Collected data
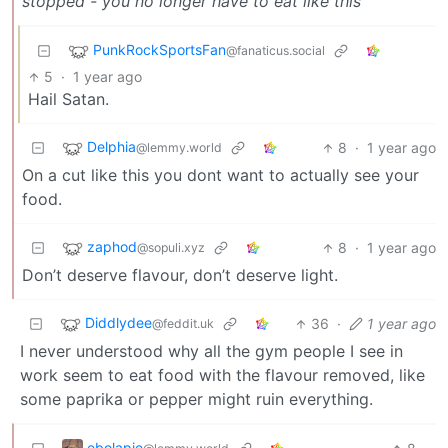
stopped - you no longer have to eat like this
PunkRockSportsFan
@fanaticus.social
5
·
1 year ago
Hail Satan.
Delphia
8
·
1 year ago
@lemmy.world
On a cut like this you dont want to actually see your
food.
zaphod
8
·
1 year ago
@sopuli.xyz
Don’t deserve flavour, don’t deserve light.
Diddlydee
36
·
1 year ago
@feddit.uk
I never understood why all the gym people I see in
work seem to eat food with the flavour removed, like
some paprika or pepper might ruin everything.
ebolapie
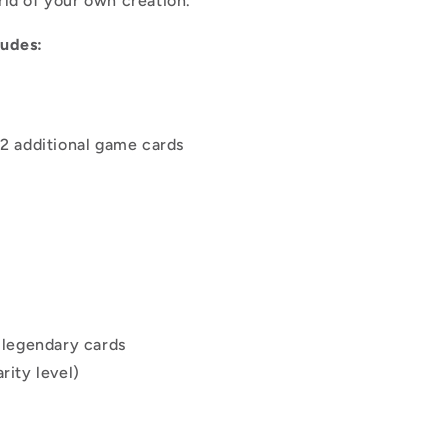
orld of your own creation.
ludes:
12 additional game cards
r legendary cards
rity level)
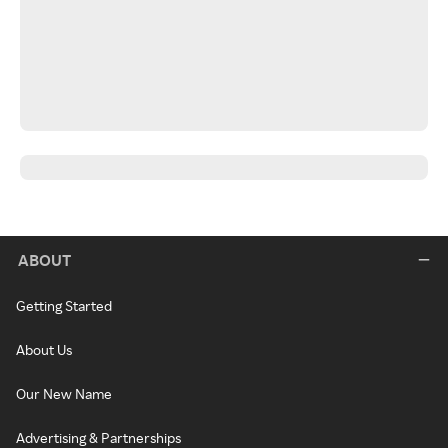
ABOUT
Getting Started
About Us
Our New Name
Advertising & Partnerships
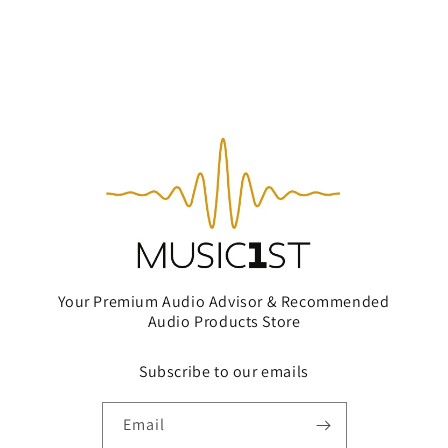
Your Premium Audio Advisor & Recommended
Audio Products Store
Subscribe to our emails
Email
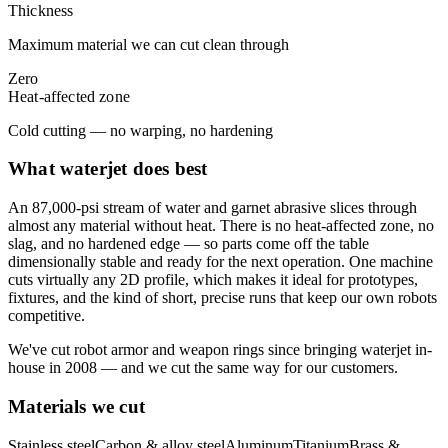
Thickness
Maximum material we can cut clean through
Zero
Heat-affected zone
Cold cutting — no warping, no hardening
What waterjet does best
An 87,000-psi stream of water and garnet abrasive slices through
almost any material without heat. There is no heat-affected zone, no
slag, and no hardened edge — so parts come off the table
dimensionally stable and ready for the next operation. One machine
cuts virtually any 2D profile, which makes it ideal for prototypes,
fixtures, and the kind of short, precise runs that keep our own robots
competitive.
We've cut robot armor and weapon rings since bringing waterjet in-
house in 2008 — and we cut the same way for our customers.
Materials we cut
Stainless steel
Carbon & alloy steel
Aluminum
Titanium
Brass &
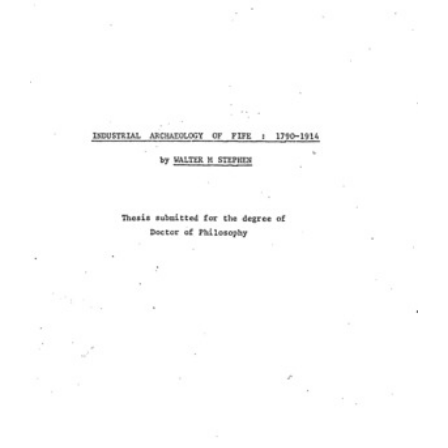
Content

[Exercise details] Look through the data above and report every line in which "like" appears.

[Solution for this problem]
stopped - you no longer have to eat like this
On a cut like this you dont want to actually see your
work seem to eat food with the flavour removed, like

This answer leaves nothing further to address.